AMX0035 Approved for the treatment of ALS
Towards the end of the month, on September 29, the FDA approved AMX0035, a sodium phenylbutyrate-taurursodiol co-formulation developed by Amylyx Pharmaceuticals, for the treatment of ALS. The drug, which will be marketed as Relyvrio, has become the third treatment approved to help slow disease progression or mortality in ALS, following riluzole (Rilutek) in 1995 and edaravone (Radicava; MT Pharma) in 2017.6
The move came just weeks after the FDA’s Peripheral and Central Nervous System Drug Advisory Committee reconvened on the treatment and voted that current data was sufficient to demonstrate efficacy. The panel voted 7–2 (7 yes; 2 no) in favor of its recommendation for FDA approval.

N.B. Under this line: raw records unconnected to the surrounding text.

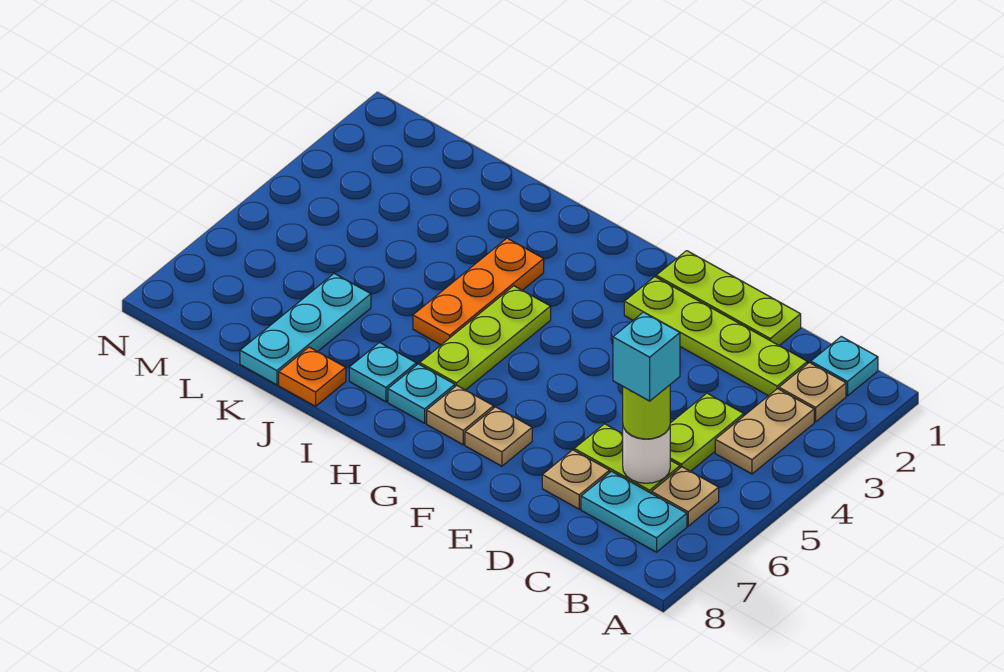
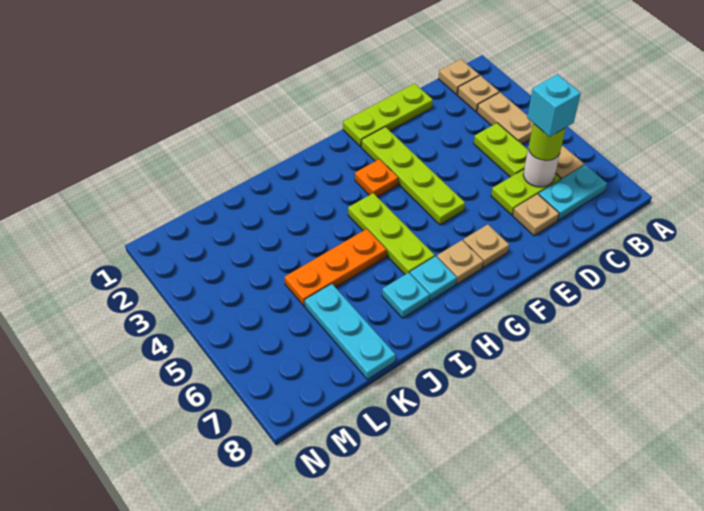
cyan 1x1 plate [811,337,878,396] -> tan 1x1 plate [438,59,479,95]
lime 1x4 plate [624,277,807,396] -> lime 1x4 plate turned to [361,127,465,225]
orange 1x3 plate [413,238,544,345] -> orange 1x3 plate turned to [285,229,386,306]
orange 1x1 plate [279,347,346,406] -> orange 1x1 plate moved to [355,159,398,197]

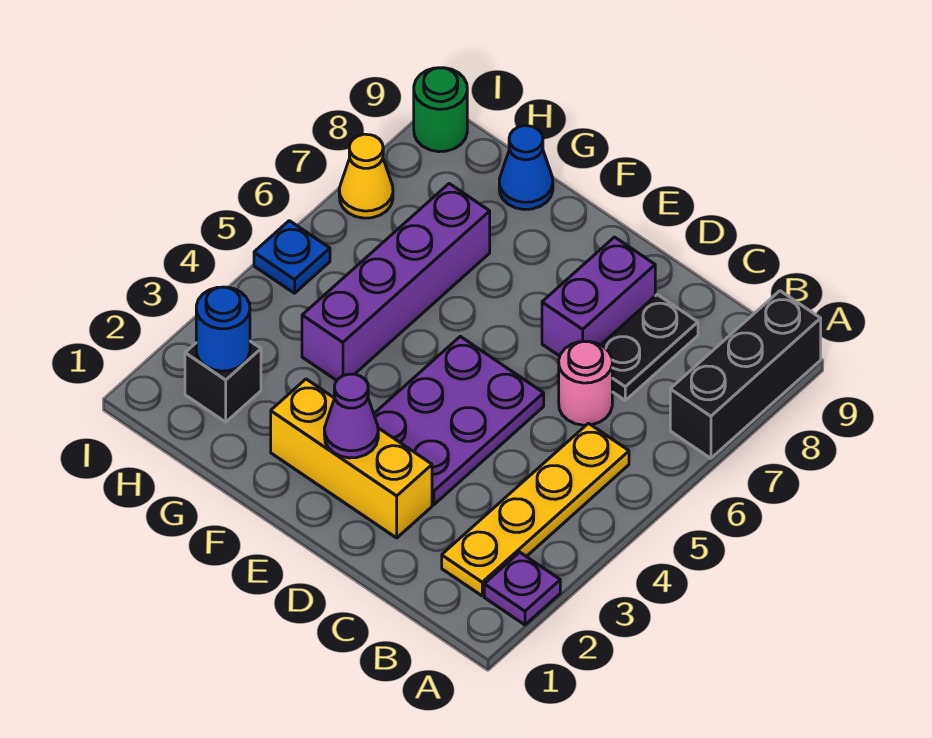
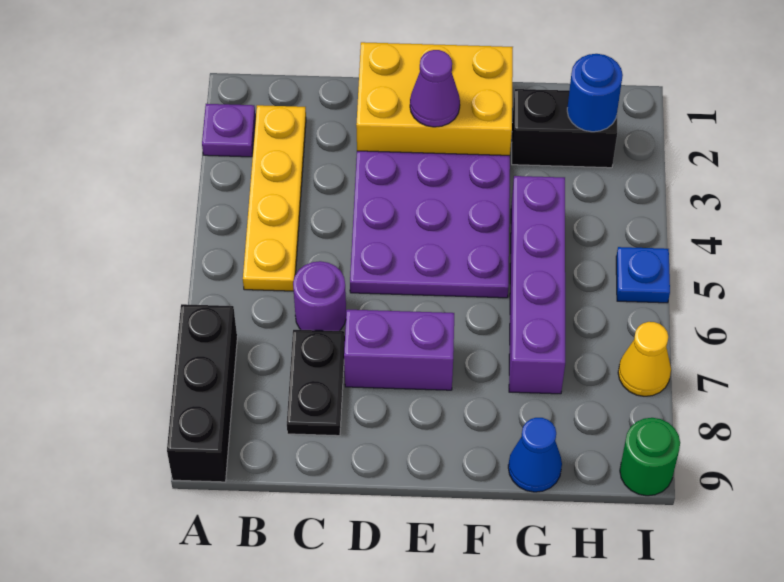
pink 1x1 round brick [559,341,612,425] -> purple 1x1 round brick [293,261,346,331]
yellow 1x3 brick [271,379,432,538] -> yellow 2x3 brick [356,42,513,155]
purple 2x3 plate [374,336,544,505] -> purple 3x3 plate [350,151,510,298]
purple 1x2 brick [542,237,655,356] -> purple 1x2 brick turned to [344,310,454,390]
black 1x1 brick [185,341,261,422] -> black 1x2 brick [512,89,617,168]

“Today’s decision by the United States Food and Drug Administration to approve RELYVRIO for the treatment of ALS in adults is an exciting milestone for Amylyx, representing our first regulatory approval in the United States and our second regulatory approval around the world, and most importantly, the wider ALS community, including people living with ALS, their families, and clinicians,” said Josh Cohen and Justin Klee, co-founders and co-chief operating officers of Amylyx. , in a press release.